All-Ham Crew Heading to Space Station

The International Space Station (NASA photo)
The newest crew on the International Space Station will all be hams. They are scheduled to fly aboard a SpaceX rocket in late October or early November for a 6-month stay on the ISS. 

According to the ARRL Letter, the new ham crew consists of NASA astronauts Raja Chari, KI5LIU; Tom Marshburn, KE5HOC;' Kayla Barron, KI5LAL, and European Space Agency astronaut Matthias Maurer, KI5KFH. Three additional crew members already aboard the station are also hams.

Four Cubesats Deployed from ISS

Two cubesats from Australia and two from the Philippines were deployed into orbit from the International Space Station on October 6. They are Australia's Binar-1 (digital; uplink and downlink both on 70 centimeters) and CUAVA-1 (also digital, but operating on multiple bands between 145 MHz and 76 GHz); plus Maya-3 and -4 from the Philippines (downlink only, APRS, CW and GMSK, 2 meters and 70 centimeters). Their launches were coordinated by the Japanese space agency, JAXA.
Flight models of the Maya-3 and -4 satellites
(Philippines Dept. of Science & Technology photo)

ARDC Funds Improved RFI Tracking in Los Angeles

Amateur Radio Digital Communications (ARDC) has given a $23,000 grant to ARESLAX, the Amateur Radio Emergency Service group in the ARRL Los Angeles section, to help it purchase equipment to better track down sources of radio frequency and other forms of electromagnetic interference. 

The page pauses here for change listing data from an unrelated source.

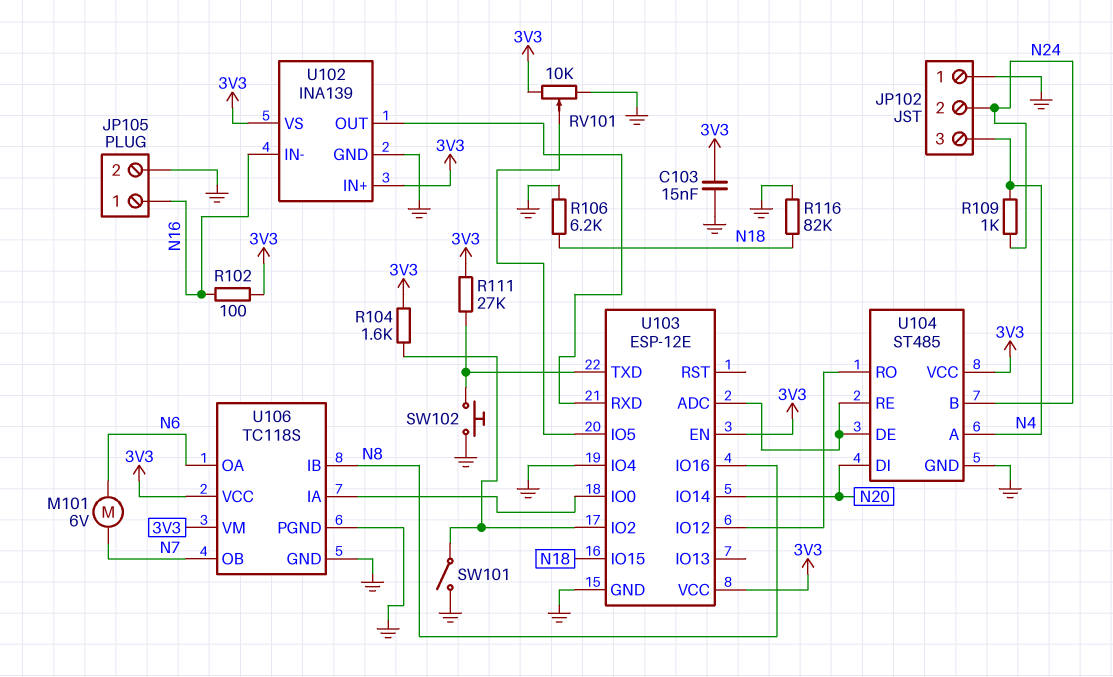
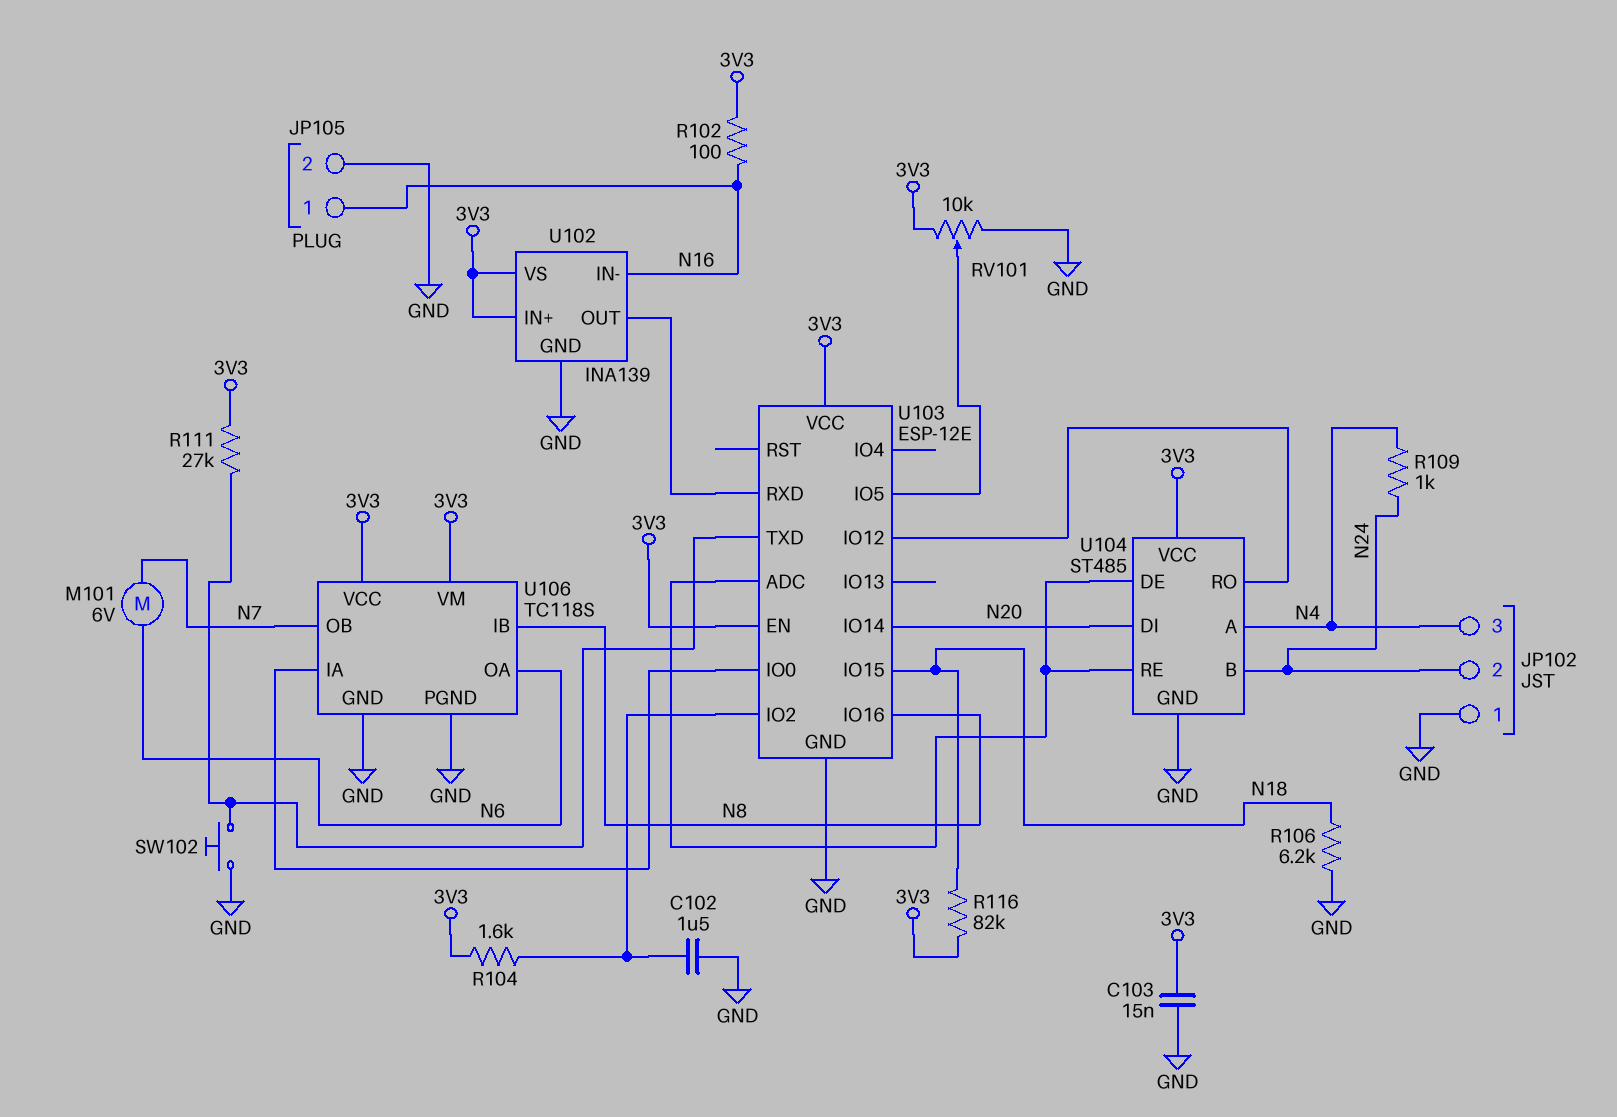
C102: none -> 1.5uF (GND, U103/IO2)
R116: 82k (GND, N18) -> 82k (3V3, N18)
SW101: switch (GND, U103/IO2) -> none
U103 pin IO4: GND -> none

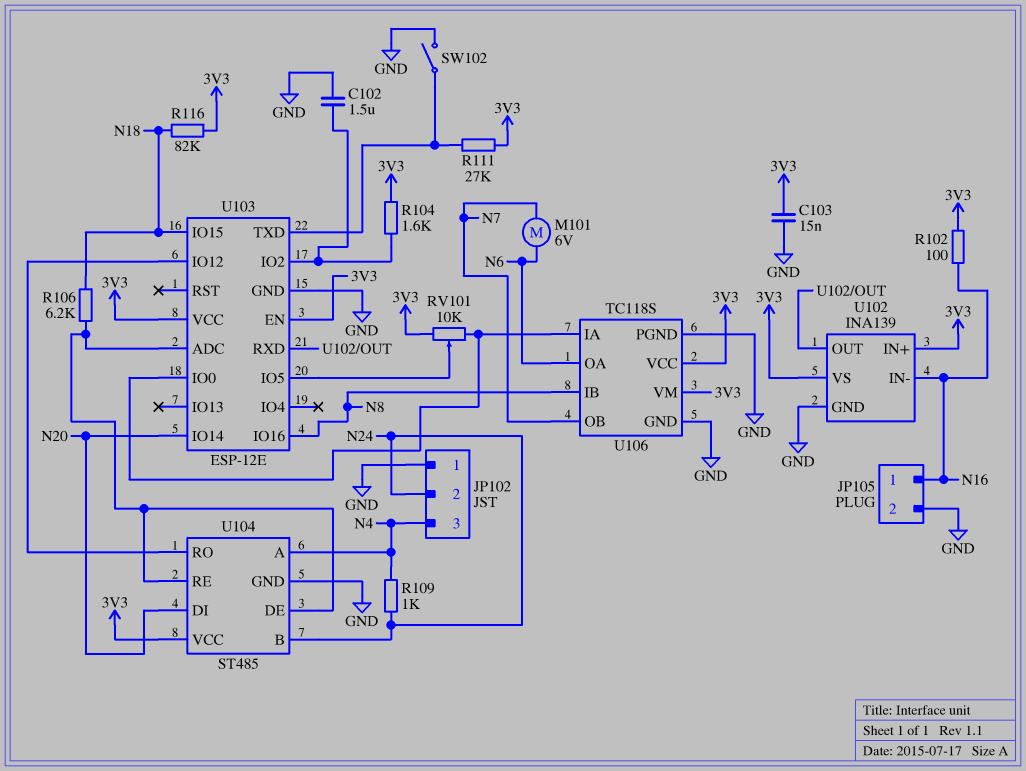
R106: 6.2k (GND, N18) -> 6.2k (N18, U103/ADC)
RV101: 10k (3V3, GND, wiper U103/IO5) -> 10k (3V3, U103/IO0, wiper U103/IO5)
SW102: button (GND, U103/TXD) -> switch (GND, U103/TXD)

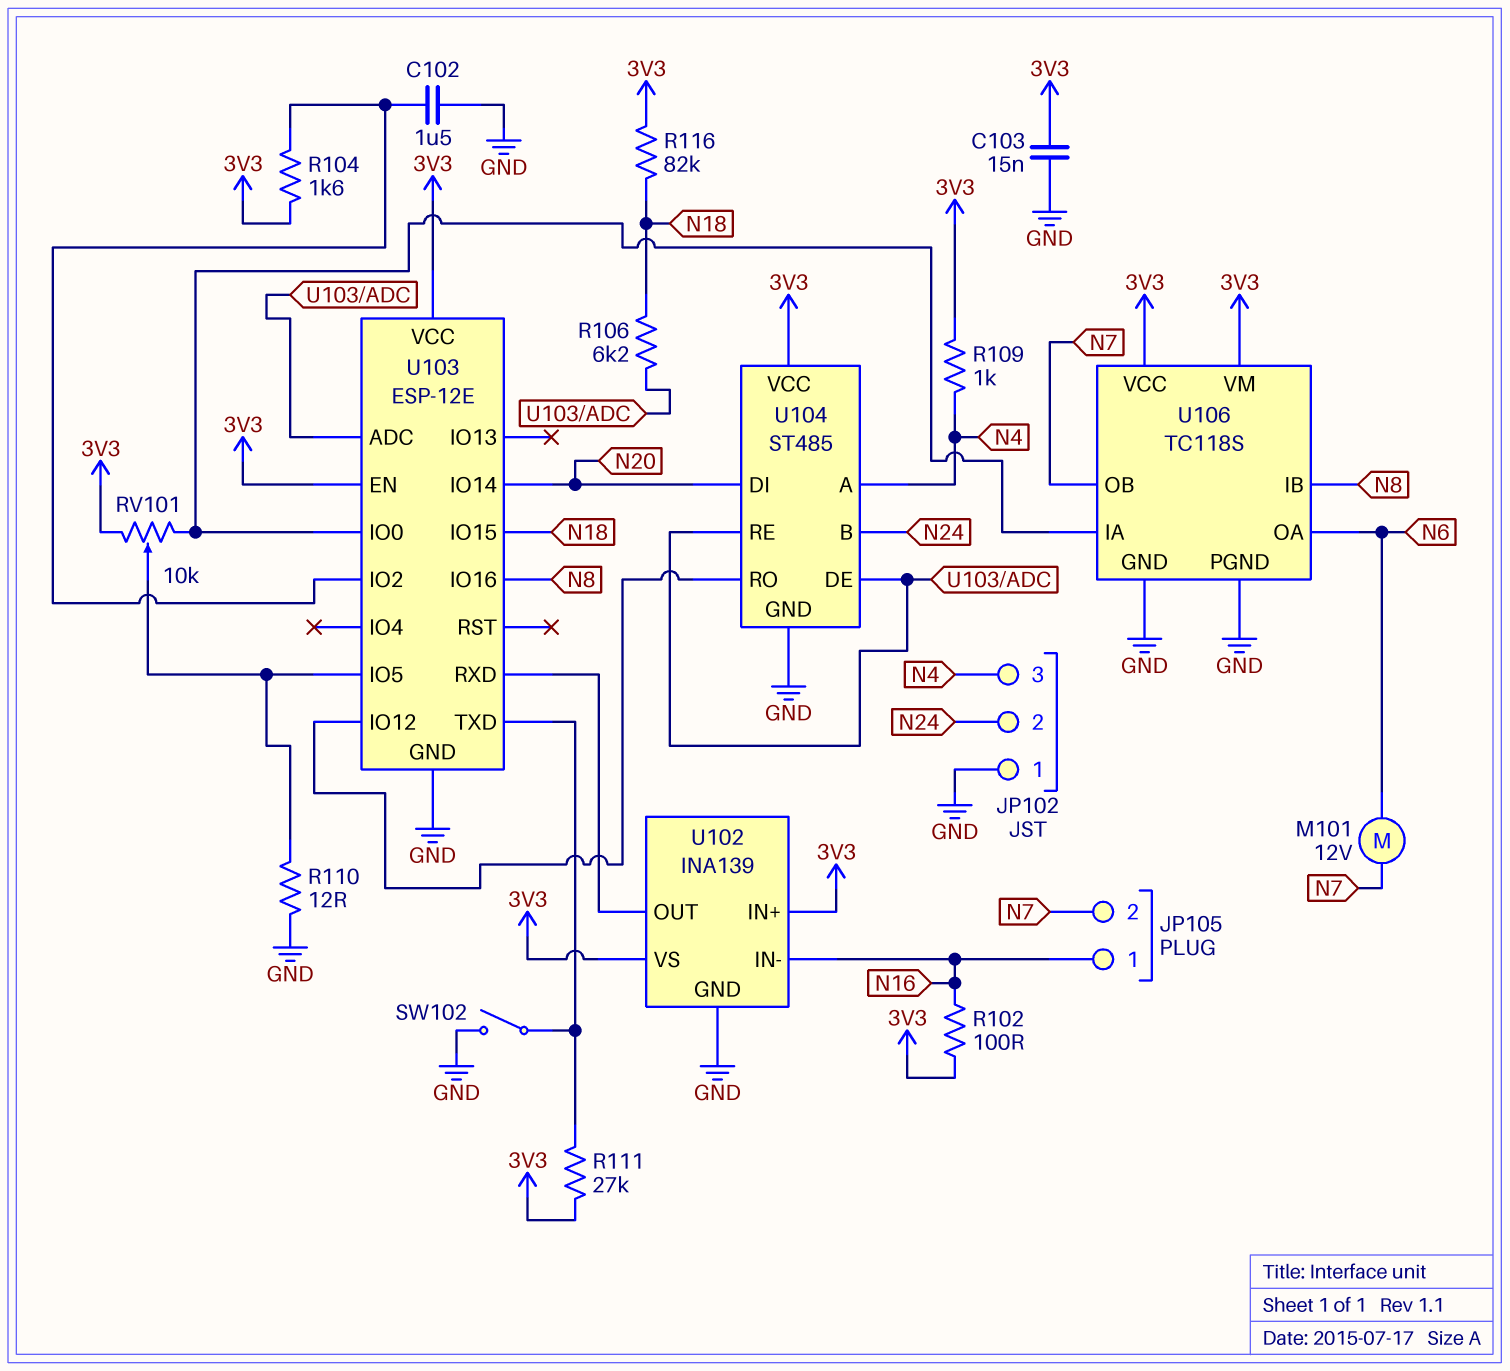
JP105 pin 2: GND -> N7
M101: motor 6V (N6, N7) -> motor 12V (N6, N7)
R109: 1k (N4, N24) -> 1k (3V3, N4)
R110: none -> 12 (GND, U103/IO5)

According to the ARRL Letter, the grant money was used to buy a Fluke ii910 precision acoustic imager, which can pinpoint source of interference and produce photographic evidence. The ARES group also used its own funds to purchase a Radar Engineers 243 RFI Locator, and group members have been learning how to use them. Section Technical Specialist Chris Parker, AF6PX, says he believes ARESLAX now has RFI/EMI locating abilities that exceed those of area utility companies.

ARDC <www.ampr.org> is a foundation that supports technically innovative amateur radio and digital communications projects, as well as funding scholarships and related educational programs. 

Amateur Radio Stars in Young Actors Workshop Film

(Screen capture from "Night")
A group of aspiring actors and filmmakers in Oklahoma wanted to make a film about an imaginary technological disaster (starting when the sun doesn't come up one morning, and power, telephones, the internet and satellites are all down) in which amateur radio plays a starring role. 

The group from the Young Actors Workshop "Camp Hollywood" visited the Edmond Amateur Radio Society's 2021 Field Day operation, looking for someone with film or video experience who could serve as a technical advisor. According to the ARRL Letter, they found ARRL Oklahoma Section Manager (and Public Relations Committee member) Kevin O'Dell, N0IRW, who met those qualifications. He not only consulted on the script and helped assemble radios and props, but ended up in the film as the voice on the radio who responds to the young actors.

Their short feature film, NIGHT, runs 34 minutes and may be viewed on YouTube at <www.youtube.com/watch?v=Kf1Q4tS32Ww>.